2.生体肝を提供する人はなぜ近親者しかいないのでしょうか。

 「健康な」人が自分の臓器の一部を切り取り,他者に提供するには,強い愛情が必要です。そしてある場合には,背景として『愛情の証としての臓器提供』という社会的圧力として作用します。
 臓器を自ら提供する用意のない人が,患者の家族に臓器を提供するように期待する。期待は美談への期待であって,患者Pさんの命への共感ではありません。そうなら自ら生体肝を提供することを真剣に検討しなければなりません。生体肝移植を期待したり,美談として報道する態度は,こうした無責任な社会的圧力を醸成するもので,Humanism とは対極のものであることを確認しておきましょう。

 生体肝の提供者が近親者だということの「合理的」とされる唯一の理由は,遺伝情報の類似性から,拒絶反応が比較して少ないというものです。
 親子よりは兄弟姉妹の方が遺伝的にははるかに近く,今回のAさんからBさんへの移植は,考えられる限り,最も「理想的」なものです。
 というのも,母が胎児という「異物」に対する拒絶反応を統御するSystemを獲得して,はじめてほ乳類が誕生できたのですから,親子の間の拒絶反応は当然のことなのです。

 10代後半の女性Cさんは,今回の50代男性Bさんの肝臓よりははるかに拒絶反応の少ない生体肝を数年前に移植されているのに,それがわずか数年で拒絶反応に耐えられなくなっているのです。
 今回の肝移植が,前回の肝移植より良績を残すとは到底考えられないことです。なのに,Cさんは疾病のあるBさんの肝臓を移植してもらう方法を選んだのです。
 どうしてそうする方がよいと「思い込まされて」いるのでしょうか。あるいは,その方法しか選択肢をなくさせられてしまっている現実の進行。このことも検討しなければなりません。移植を待機しもしない肝疾患患者を大病院は入院させておく「余裕」などないのです。町医者はもちろん入院設備がない。唯一中間的な市町村立の病院にはずっと bedを占有する患者の care を生き甲斐にする医者がいません。

3.矛盾

 肝疾患患者Bさんの肝臓は結局CさんとDさんに移植されました。
 もし,Cさん・Dさんへの移植を妥当なものとして了解するのであれば,Bさんは肝移植を受ける必要はなかったことになります。
 これは絶対的な矛盾です。

 なのに移植は行われた。

 Cさん・Dさんは,経験を積む実験材料にされたのです。そうでなければ,20〜30年持つはずの肝臓なら,若いCさんやDさんにではなく,本人Bさんがその肝臓とつき合って生きていくのが一番良く,Aさんの肝臓を直接CさんやDさんに提供すればよいのです。

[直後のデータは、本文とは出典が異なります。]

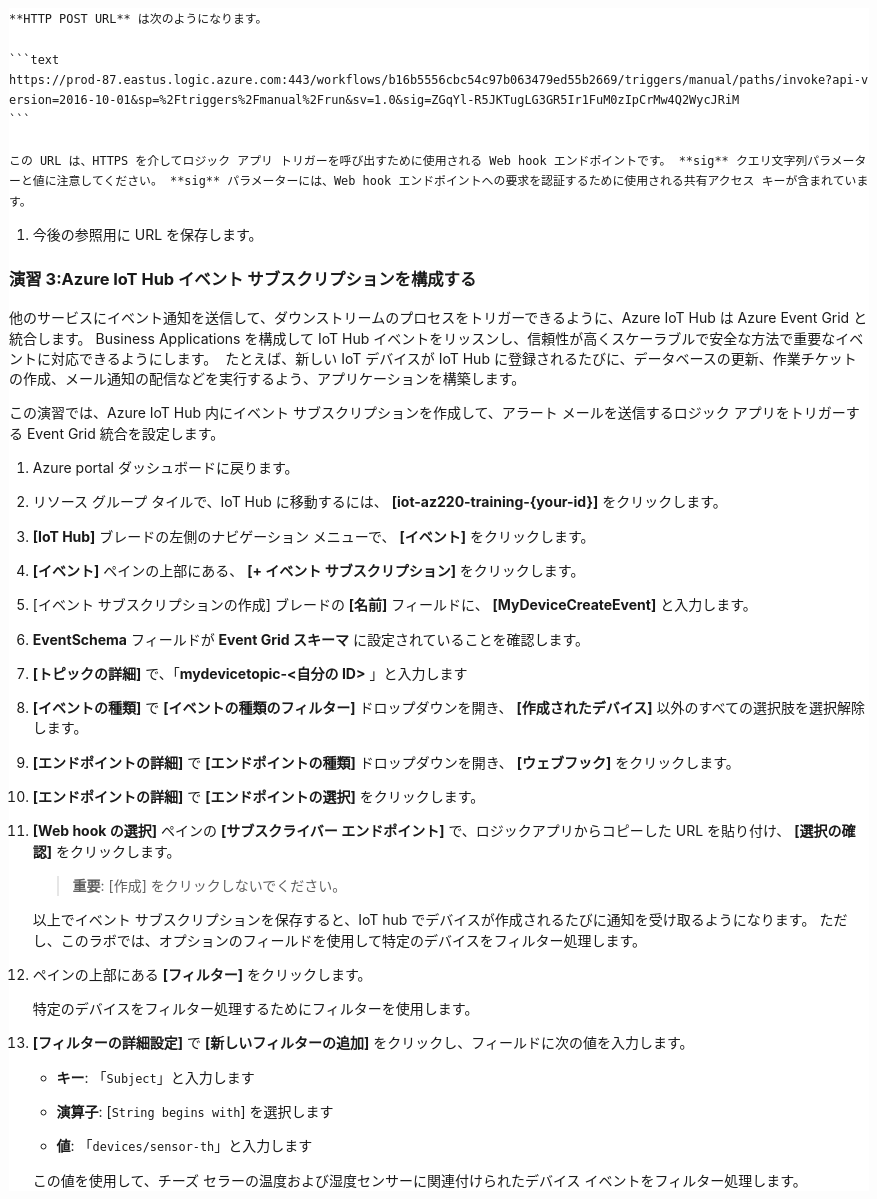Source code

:     **HTTP POST URL** は次のようになります。

    ```text
    https://prod-87.eastus.logic.azure.com:443/workflows/b16b5556cbc54c97b063479ed55b2669/triggers/manual/paths/invoke?api-version=2016-10-01&sp=%2Ftriggers%2Fmanual%2Frun&sv=1.0&sig=ZGqYl-R5JKTugLG3GR5Ir1FuM0zIpCrMw4Q2WycJRiM
    ```

    この URL は、HTTPS を介してロジック アプリ トリガーを呼び出すために使用される Web hook エンドポイントです。 **sig** クエリ文字列パラメーターと値に注意してください。 **sig** パラメーターには、Web hook エンドポイントへの要求を認証するために使用される共有アクセス キーが含まれています。

1. 今後の参照用に URL を保存します。

### <a name="exercise-3-configure-azure-iot-hub-event-subscription"></a>演習 3:Azure IoT Hub イベント サブスクリプションを構成する

他のサービスにイベント通知を送信して、ダウンストリームのプロセスをトリガーできるように、Azure IoT Hub は Azure Event Grid と統合します。 Business Applications を構成して IoT Hub イベントをリッスンし、信頼性が高くスケーラブルで安全な方法で重要なイベントに対応できるようにします。  たとえば、新しい IoT デバイスが IoT Hub に登録されるたびに、データベースの更新、作業チケットの作成、メール通知の配信などを実行するよう、アプリケーションを構築します。

この演習では、Azure IoT Hub 内にイベント サブスクリプションを作成して、アラート メールを送信するロジック アプリをトリガーする Event Grid 統合を設定します。

1. Azure portal ダッシュボードに戻ります。

1. リソース グループ タイルで、IoT Hub に移動するには、 **[iot-az220-training-{your-id}]** をクリックします。

1. **[IoT Hub]** ブレードの左側のナビゲーション メニューで、 **[イベント]** をクリックします。

1. **[イベント]** ペインの上部にある、 **[+ イベント サブスクリプション]** をクリックします。

1. [イベント サブスクリプションの作成] ブレードの **[名前]** フィールドに、 **[MyDeviceCreateEvent]** と入力します。

1. **EventSchema** フィールドが **Event Grid スキーマ** に設定されていることを確認します。

1. **[トピックの詳細]** で、「**mydevicetopic-<自分の ID>** 」と入力します

1. **[イベントの種類]** で **[イベントの種類のフィルター]** ドロップダウンを開き、 **[作成されたデバイス]** 以外のすべての選択肢を選択解除します。

1. **[エンドポイントの詳細]** で **[エンドポイントの種類]** ドロップダウンを開き、 **[ウェブフック]** をクリックします。

1. **[エンドポイントの詳細]** で **[エンドポイントの選択]** をクリックします。

1. **[Web hook の選択]** ペインの **[サブスクライバー エンドポイント]** で、ロジックアプリからコピーした URL を貼り付け、 **[選択の確認]** をクリックします。

    > **重要**: [作成] をクリックしないでください。

    以上でイベント サブスクリプションを保存すると、IoT hub でデバイスが作成されるたびに通知を受け取るようになります。 ただし、このラボでは、オプションのフィールドを使用して特定のデバイスをフィルター処理します。

1. ペインの上部にある **[フィルター]** をクリックします。

    特定のデバイスをフィルター処理するためにフィルターを使用します。

1. **[フィルターの詳細設定]** で **[新しいフィルターの追加]** をクリックし、フィールドに次の値を入力します。

    * **キー**: 「`Subject`」と入力します

    * **演算子**: [`String begins with`] を選択します

    * **値**: 「`devices/sensor-th`」と入力します

    この値を使用して、チーズ セラーの温度および湿度センサーに関連付けられたデバイス イベントをフィルター処理します。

 そうせよとAさんを非難しているのではないのです。こうした心の問題が厳然と(!)あることをないかのごとくに装い美談に仕立てあげていく「医学会」や「報道陣」の欺瞞を憎むのです。

4.完全に表に出た部品思想

 『Bさんの肝臓は不良品だが,より不良品の肝臓を持つCさんやDさんに,「もったいない」から,とりあえず移植しておけ』というのが,平たくかつ本質を突いたドミノ移植思想の描写でしょう。

 3章で指摘した心の問題を捨象するのも,部品思想だからであり,肝臓という部品の使用耐用年数なるものを想定して,この耐用年数で持ち回そうとするのが,ドミノ移植に顕著に現れざるをえなかったのです。

 京大では今もまた週に2回のペースで生体肝移植が行われ,『国内で最も多い481例』を誇っている。